15 February 2023 • Governance Risk & Compliance
With the tax year end rapidly approaching, it is always an idea to consider whether there are any steps that can be taken to minimise your tax liability for this and possibly, future tax years. Below are a few of the common ways in which tax could, potentially, be saved:-
Utilising Spousal Rate Bands and Personal Allowance
If you are paying tax at the higher or additional rates and your spouse is paying tax at the basic rate, it may be sensible to pass assets over to them so as to reduce the tax burden on you.
This could be shares, interest producing bank balances or the beneficial interest in rental profits.
Where a rental property has been purchased jointly, the default position is that the profits are divisible on a 50:50 basis. However, it is possible to vary that interest through a ‘Deed (or Declaration) of Trust’, whereby you would effectively hold your 50% in trust for the beneficial interest of your spouse. All transfers of chargeable property between spouses are free of CGT. However, you should be aware that once the transfer has been effected, the spouse will have 100% of the equitable interest. Advice should also be taken on the implications of SDLT where mortgages are attached to property.
Advice should be taken before transferring any shares in regulated entities.
If a donation is made to a charity registered for the gift aid scheme, your basic rate is extended by the ‘grossed up’ amount of the gift. For example, if you contributed £1,000, your basic rate band is extended by £1,250, saving you £250 in tax if you are a 40% taxpayer and £312.50 if you are an additional rate taxpayer. Should your total 2022/23 income be between £100,000 and £125,140, it will save you even more, as it will avoid clawback of some or all of your personal allowance depending on the amount you donate. Earnings between £100,000 and £125,140 are taxed at an effective rate of 60% because of the personal allowance clawback.

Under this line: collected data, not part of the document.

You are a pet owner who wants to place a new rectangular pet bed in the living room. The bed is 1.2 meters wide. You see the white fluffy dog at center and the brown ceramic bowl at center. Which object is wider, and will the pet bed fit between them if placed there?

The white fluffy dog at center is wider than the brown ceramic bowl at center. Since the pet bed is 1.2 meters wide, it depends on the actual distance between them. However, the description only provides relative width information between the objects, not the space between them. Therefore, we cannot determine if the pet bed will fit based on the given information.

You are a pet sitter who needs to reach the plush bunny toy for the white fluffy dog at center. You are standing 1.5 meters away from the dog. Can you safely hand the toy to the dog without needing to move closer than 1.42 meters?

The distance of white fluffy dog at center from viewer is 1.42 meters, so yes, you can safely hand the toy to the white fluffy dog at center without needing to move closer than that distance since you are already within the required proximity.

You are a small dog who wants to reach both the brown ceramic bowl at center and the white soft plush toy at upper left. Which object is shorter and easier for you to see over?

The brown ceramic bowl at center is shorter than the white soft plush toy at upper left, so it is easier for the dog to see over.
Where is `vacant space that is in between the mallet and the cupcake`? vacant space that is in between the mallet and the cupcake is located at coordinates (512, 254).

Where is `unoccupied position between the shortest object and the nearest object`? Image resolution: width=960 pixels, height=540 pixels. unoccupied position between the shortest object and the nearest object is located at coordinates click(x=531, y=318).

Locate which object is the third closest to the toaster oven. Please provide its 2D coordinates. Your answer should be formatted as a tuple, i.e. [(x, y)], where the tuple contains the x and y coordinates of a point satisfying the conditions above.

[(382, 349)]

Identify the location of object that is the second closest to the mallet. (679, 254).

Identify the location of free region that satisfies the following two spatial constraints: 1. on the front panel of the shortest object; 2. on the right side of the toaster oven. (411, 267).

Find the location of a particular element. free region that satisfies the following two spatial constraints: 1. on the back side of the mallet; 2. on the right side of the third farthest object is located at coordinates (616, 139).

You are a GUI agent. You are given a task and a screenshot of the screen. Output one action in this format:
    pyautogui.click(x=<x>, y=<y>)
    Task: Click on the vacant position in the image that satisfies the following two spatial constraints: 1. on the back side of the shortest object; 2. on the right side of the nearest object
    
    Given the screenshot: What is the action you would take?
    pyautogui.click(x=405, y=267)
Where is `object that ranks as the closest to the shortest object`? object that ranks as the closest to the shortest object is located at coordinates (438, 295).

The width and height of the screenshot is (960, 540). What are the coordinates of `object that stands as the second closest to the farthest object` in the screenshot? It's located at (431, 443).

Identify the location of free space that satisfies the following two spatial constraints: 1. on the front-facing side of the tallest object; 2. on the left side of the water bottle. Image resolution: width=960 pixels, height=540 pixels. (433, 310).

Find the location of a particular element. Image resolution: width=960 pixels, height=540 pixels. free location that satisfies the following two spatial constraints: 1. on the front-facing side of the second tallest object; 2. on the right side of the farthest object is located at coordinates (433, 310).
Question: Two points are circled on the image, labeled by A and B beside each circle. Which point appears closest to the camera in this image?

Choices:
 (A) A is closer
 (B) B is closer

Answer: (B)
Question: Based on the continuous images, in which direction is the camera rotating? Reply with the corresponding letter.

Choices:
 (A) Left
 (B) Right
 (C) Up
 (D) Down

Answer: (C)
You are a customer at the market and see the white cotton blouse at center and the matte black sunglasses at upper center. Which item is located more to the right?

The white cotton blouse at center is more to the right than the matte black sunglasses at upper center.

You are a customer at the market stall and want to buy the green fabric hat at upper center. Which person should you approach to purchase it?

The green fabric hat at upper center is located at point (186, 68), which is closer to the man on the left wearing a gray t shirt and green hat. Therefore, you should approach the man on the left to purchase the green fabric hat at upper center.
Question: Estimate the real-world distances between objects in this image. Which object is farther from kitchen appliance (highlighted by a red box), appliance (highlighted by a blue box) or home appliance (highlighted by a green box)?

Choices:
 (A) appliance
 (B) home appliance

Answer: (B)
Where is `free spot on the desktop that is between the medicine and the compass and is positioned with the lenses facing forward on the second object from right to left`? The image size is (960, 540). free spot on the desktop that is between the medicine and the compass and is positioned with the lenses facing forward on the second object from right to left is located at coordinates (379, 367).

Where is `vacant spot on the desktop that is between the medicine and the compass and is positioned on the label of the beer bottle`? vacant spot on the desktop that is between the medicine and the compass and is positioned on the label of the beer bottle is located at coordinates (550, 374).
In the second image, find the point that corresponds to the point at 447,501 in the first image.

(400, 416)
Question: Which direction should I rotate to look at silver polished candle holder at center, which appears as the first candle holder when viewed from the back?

It is also possible to contribute chargeable assets to charity (e.g. shares). If you choose to do this, your overall income is reduced by the value of the gift.
Do not overlook the fact that by gifting cash or assets to charity, you are reducing your estate for Inheritance Tax purposes.
One other point on charitable donations- if you do not manage to donate to your favourite charity before 5 April 2023, you can include any donations made between 6 April 2023 and the submission of your 2022/23 Tax Return within your Self-Assessment form and take advantage of the higher or additional tax relief.
A word of warning- if you donate to a charity registered for gift aid and do not pay any tax, HMRC will expect you to still include the amount of the donation on your Tax Return and pay the basic rate tax to them, as they will already have paid the charity the 20% you guaranteed to fund through tax paid when the donation was made.
There is no relief for non-EU charities and with those situated in the EU, they must have registered in the UK.